Menurut Teuku, jika kedalaman alur melampaui 11 meter, seluruh komoditas unggulan Bengkulu, mulai dari batu bara, kelapa sawit, kopi, karet, hingga hasil perikanan, dapat diekspor langsung melalui Pelabuhan Pulau Baai. Langkah itu diyakini akan memangkas ketergantungan terhadap pelabuhan di luar daerah dan memperkuat daya saing ekonomi Bengkulu.
Ia juga menyoroti kerusakan jalan akses pelabuhan yang selama ini dikeluhkan masyarakat. Berdasarkan penjelasan Pelindo, perbaikan jalan telah memasuki proses lelang dan ditargetkan mulai dikerjakan pada September mendatang. Sementara itu, akses alternatif bagi warga juga tengah disiapkan melalui pembangunan jembatan agar aktivitas masyarakat tidak lagi terganggu oleh sistem buka-tutup jalan pelabuhan.
Teuku menegaskan revitalisasi Pelabuhan Pulau Baai dengan nilai investasi sekitar Rp1 triliun harus benar-benar direalisasikan.
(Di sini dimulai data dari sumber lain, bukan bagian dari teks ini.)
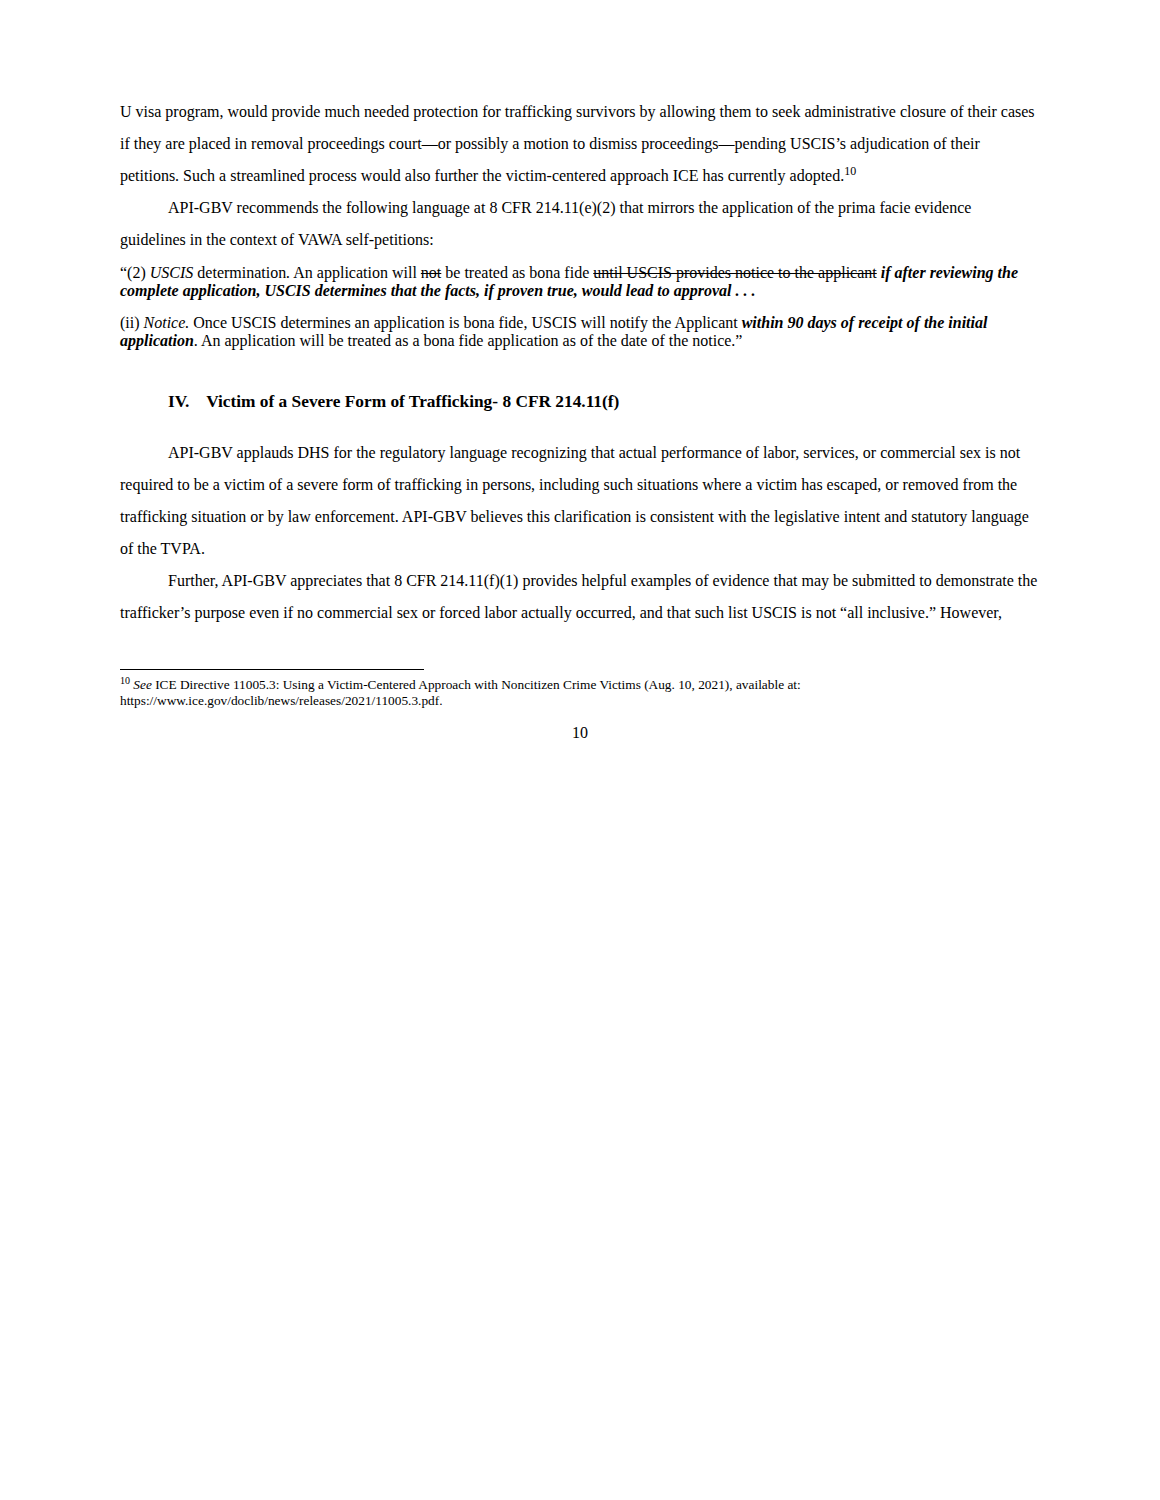U visa program, would provide much needed protection for trafficking survivors by allowing them to seek administrative closure of their cases if they are placed in removal proceedings court—or possibly a motion to dismiss proceedings—pending USCIS’s adjudication of their petitions. Such a streamlined process would also further the victim-centered approach ICE has currently adopted.10
API-GBV recommends the following language at 8 CFR 214.11(e)(2) that mirrors the application of the prima facie evidence guidelines in the context of VAWA self-petitions:
“(2) USCIS determination. An application will not be treated as bona fide until USCIS provides notice to the applicant if after reviewing the complete application, USCIS determines that the facts, if proven true, would lead to approval . . .
(ii) Notice. Once USCIS determines an application is bona fide, USCIS will notify the Applicant within 90 days of receipt of the initial application. An application will be treated as a bona fide application as of the date of the notice.”
IV. Victim of a Severe Form of Trafficking- 8 CFR 214.11(f)
API-GBV applauds DHS for the regulatory language recognizing that actual performance of labor, services, or commercial sex is not required to be a victim of a severe form of trafficking in persons, including such situations where a victim has escaped, or removed from the trafficking situation or by law enforcement. API-GBV believes this clarification is consistent with the legislative intent and statutory language of the TVPA.
Further, API-GBV appreciates that 8 CFR 214.11(f)(1) provides helpful examples of evidence that may be submitted to demonstrate the trafficker’s purpose even if no commercial sex or forced labor actually occurred, and that such list USCIS is not “all inclusive.” However,
10 See ICE Directive 11005.3: Using a Victim-Centered Approach with Noncitizen Crime Victims (Aug. 10, 2021), available at: https://www.ice.gov/doclib/news/releases/2021/11005.3.pdf.
10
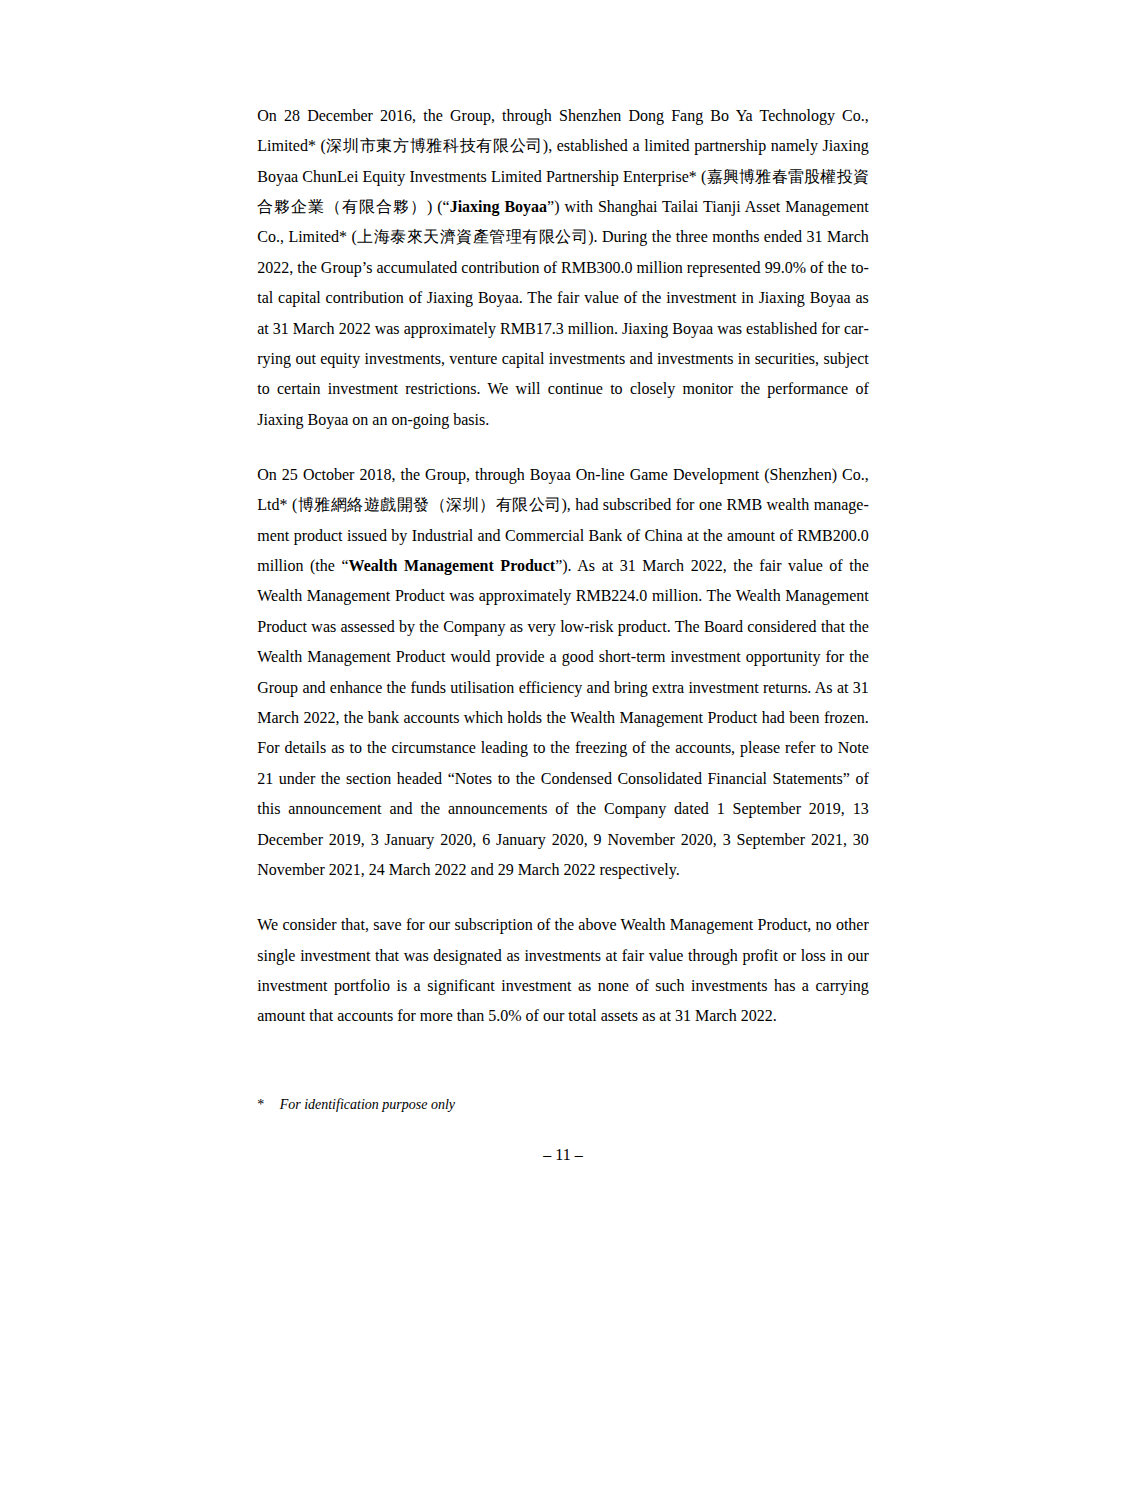On 28 December 2016, the Group, through Shenzhen Dong Fang Bo Ya Technology Co., Limited* (深圳市東方博雅科技有限公司), established a limited partnership namely Jiaxing Boyaa ChunLei Equity Investments Limited Partnership Enterprise* (嘉興博雅春雷股權投資合夥企業（有限合夥）) (“Jiaxing Boyaa”) with Shanghai Tailai Tianji Asset Management Co., Limited* (上海泰來天濟資產管理有限公司). During the three months ended 31 March 2022, the Group’s accumulated contribution of RMB300.0 million represented 99.0% of the total capital contribution of Jiaxing Boyaa. The fair value of the investment in Jiaxing Boyaa as at 31 March 2022 was approximately RMB17.3 million. Jiaxing Boyaa was established for carrying out equity investments, venture capital investments and investments in securities, subject to certain investment restrictions. We will continue to closely monitor the performance of Jiaxing Boyaa on an on-going basis.
On 25 October 2018, the Group, through Boyaa On-line Game Development (Shenzhen) Co., Ltd* (博雅網絡遊戲開發（深圳）有限公司), had subscribed for one RMB wealth management product issued by Industrial and Commercial Bank of China at the amount of RMB200.0 million (the “Wealth Management Product”). As at 31 March 2022, the fair value of the Wealth Management Product was approximately RMB224.0 million. The Wealth Management Product was assessed by the Company as very low-risk product. The Board considered that the Wealth Management Product would provide a good short-term investment opportunity for the Group and enhance the funds utilisation efficiency and bring extra investment returns. As at 31 March 2022, the bank accounts which holds the Wealth Management Product had been frozen. For details as to the circumstance leading to the freezing of the accounts, please refer to Note 21 under the section headed “Notes to the Condensed Consolidated Financial Statements” of this announcement and the announcements of the Company dated 1 September 2019, 13 December 2019, 3 January 2020, 6 January 2020, 9 November 2020, 3 September 2021, 30 November 2021, 24 March 2022 and 29 March 2022 respectively.
We consider that, save for our subscription of the above Wealth Management Product, no other single investment that was designated as investments at fair value through profit or loss in our investment portfolio is a significant investment as none of such investments has a carrying amount that accounts for more than 5.0% of our total assets as at 31 March 2022.
*For identification purpose only
– 11 –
Menurutnya, proyek strategis tersebut berpotensi menjadikan Pelabuhan Pulau Baai sebagai pelabuhan terbesar kedua di Indonesia setelah Tanjung Priok, sekaligus mendongkrak pertumbuhan ekonomi Bengkulu hingga mendekati target nasional dan membuka ribuan lapangan kerja.
Namun, ia mengingatkan masih ada pekerjaan rumah yang harus segera dituntaskan, yakni percepatan revisi RTRW agar kawasan pelabuhan dapat ditetapkan sebagai kawasan industri. Status tersebut dinilai menjadi syarat utama masuknya investor besar dan percepatan pembentukan Kawasan Ekonomi Khusus (KEK).
“Kami tidak ingin proyek ini hanya menjadi deretan janji. Masyarakat sudah terlalu lama menunggu. Semua pihak harus serius mengawal agar revitalisasi Pelabuhan Pulau Baai benar-benar terwujud dan menjadi motor penggerak ekonomi Bengkulu,” tegas Teuku.